A confusion matrix highlights not just accuracy, but where the model makes mistakes—making it a powerful tool for model improvement.

How should I interpret the complexity numbers?

Complexity numbers indicate the resource usage of a model when deployed on an MCU / MPU.

• These values are not final
• Models can often be further optimized

Example If the decision significance plot shows that most important frequency bands are below 50 Hz:

• Apply a filter to use only < 50 Hz frequencies
• Reduce feature computation
• Save multiplication operations and memory

NOTE

If a target processor was selected during project creation, the top models already fit within that processor’s available resource limits.

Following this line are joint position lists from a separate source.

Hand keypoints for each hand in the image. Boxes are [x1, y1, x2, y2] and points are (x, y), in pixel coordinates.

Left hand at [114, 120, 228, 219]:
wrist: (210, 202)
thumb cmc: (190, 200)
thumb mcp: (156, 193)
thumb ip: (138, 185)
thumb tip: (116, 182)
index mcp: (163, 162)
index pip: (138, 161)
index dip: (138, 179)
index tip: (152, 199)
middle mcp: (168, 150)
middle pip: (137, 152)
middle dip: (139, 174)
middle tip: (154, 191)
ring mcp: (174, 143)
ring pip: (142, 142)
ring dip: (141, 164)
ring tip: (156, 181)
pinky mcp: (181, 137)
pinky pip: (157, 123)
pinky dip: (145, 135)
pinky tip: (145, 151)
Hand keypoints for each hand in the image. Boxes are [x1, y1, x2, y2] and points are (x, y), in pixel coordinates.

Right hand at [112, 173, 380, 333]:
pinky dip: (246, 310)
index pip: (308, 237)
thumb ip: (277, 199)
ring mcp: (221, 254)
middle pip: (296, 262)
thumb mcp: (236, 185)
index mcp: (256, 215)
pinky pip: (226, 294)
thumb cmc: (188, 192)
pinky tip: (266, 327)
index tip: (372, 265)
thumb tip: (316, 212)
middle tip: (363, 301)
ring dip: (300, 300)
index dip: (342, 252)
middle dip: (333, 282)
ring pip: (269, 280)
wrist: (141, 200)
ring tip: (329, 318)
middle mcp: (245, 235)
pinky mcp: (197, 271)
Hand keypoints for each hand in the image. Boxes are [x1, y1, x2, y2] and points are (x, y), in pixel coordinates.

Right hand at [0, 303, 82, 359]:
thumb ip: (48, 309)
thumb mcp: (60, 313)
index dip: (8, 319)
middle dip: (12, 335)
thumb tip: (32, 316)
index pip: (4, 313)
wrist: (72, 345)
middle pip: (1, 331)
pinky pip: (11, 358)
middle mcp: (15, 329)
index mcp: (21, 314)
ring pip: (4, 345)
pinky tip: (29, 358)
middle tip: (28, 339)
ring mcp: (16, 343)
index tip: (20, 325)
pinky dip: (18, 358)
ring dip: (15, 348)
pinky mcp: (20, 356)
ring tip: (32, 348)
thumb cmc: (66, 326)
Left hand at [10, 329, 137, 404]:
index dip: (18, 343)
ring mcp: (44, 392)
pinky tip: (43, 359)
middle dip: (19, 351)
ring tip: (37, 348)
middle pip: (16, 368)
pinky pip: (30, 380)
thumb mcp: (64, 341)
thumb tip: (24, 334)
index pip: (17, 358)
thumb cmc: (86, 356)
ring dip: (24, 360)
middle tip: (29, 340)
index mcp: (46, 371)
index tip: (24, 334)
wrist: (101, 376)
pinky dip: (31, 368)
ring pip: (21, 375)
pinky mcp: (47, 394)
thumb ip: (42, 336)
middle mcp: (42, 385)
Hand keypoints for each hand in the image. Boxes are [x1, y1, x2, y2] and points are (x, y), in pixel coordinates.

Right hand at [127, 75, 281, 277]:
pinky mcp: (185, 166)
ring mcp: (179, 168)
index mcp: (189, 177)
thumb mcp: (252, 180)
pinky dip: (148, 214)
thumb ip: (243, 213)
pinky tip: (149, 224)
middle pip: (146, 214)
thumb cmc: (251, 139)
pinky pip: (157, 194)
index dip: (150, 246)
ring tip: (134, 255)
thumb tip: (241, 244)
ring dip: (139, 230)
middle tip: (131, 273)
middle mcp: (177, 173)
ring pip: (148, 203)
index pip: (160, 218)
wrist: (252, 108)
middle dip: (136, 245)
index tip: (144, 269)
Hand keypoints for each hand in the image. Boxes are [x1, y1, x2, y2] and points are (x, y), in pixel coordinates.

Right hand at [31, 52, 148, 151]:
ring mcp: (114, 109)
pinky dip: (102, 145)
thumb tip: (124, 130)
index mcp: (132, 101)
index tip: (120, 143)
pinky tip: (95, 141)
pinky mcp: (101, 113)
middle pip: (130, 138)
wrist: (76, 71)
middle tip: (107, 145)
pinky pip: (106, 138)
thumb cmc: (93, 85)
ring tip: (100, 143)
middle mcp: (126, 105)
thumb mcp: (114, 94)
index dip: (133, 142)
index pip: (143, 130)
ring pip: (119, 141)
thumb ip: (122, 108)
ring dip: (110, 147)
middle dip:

What is one-vs-one classification strategy?

One-vs-One is a strategy commonly used for multi-class classification.

How it works

• A binary classifier is trained for every pair of classes
• For N classes → N(N−1)/2 classifiers

Example For classes A, B, C, the model trains:

• A vs B
• A vs C
• B vs C

Prediction Phase

• All classifiers run in parallel
• Final class is chosen using a voting or aggregation mechanism

Why it’s useful

• Simplifies complex multi-class problems
• Often improves accuracy and interpretability

How does neural network model compression work?

Neural network models are often larger and more complex than necessary. Before training with real data, it is difficult to determine the exact size or architecture a model requires.

Model compression addresses this by identifying redundant or underused weights in the network and removing them. Using our proprietary mathematical approach, we detect these redundancies and restructure the network to make it simpler, smaller, and faster.

Throughout this process, we carefully balance compression with accuracy to ensure that important information is not lost.